INPUT MATERIAL section start

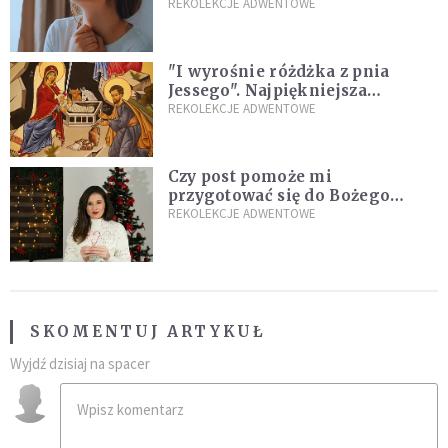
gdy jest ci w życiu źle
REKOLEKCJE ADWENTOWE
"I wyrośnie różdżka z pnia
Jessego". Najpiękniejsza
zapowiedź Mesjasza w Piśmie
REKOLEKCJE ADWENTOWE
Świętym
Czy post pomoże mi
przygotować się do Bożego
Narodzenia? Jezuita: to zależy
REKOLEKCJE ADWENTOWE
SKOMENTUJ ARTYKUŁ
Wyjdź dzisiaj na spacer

INPUT MATERIAL section end
INPUT MATERIAL section start

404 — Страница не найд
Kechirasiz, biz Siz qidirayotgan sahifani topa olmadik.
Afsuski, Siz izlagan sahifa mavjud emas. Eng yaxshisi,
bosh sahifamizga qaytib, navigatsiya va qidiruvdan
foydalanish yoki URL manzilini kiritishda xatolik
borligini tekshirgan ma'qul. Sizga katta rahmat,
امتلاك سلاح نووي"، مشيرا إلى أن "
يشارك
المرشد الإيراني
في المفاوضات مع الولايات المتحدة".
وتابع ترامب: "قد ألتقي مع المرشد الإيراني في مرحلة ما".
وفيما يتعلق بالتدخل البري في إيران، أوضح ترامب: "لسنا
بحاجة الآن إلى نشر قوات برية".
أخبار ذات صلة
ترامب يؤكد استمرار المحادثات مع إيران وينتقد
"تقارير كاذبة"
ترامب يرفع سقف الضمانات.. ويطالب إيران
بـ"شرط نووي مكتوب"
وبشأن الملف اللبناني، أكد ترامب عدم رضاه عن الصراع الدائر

INPUT MATERIAL section end
INPUT MATERIAL section start

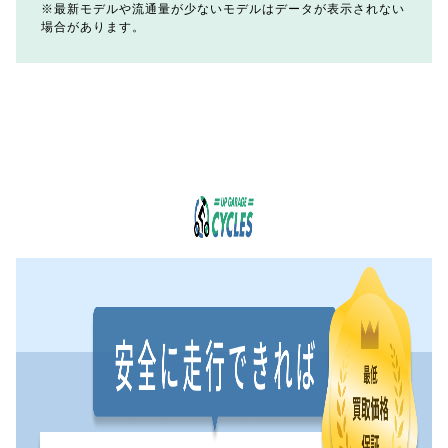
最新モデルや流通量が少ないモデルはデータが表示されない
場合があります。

INPUT MATERIAL section end

What lines in the data above contain the word "نووي"? Copy them all.

* [WRITTEN RESPONSE]:
امتلاك سلاح نووي"، مشيرا إلى أن "
بـ"شرط نووي مكتوب"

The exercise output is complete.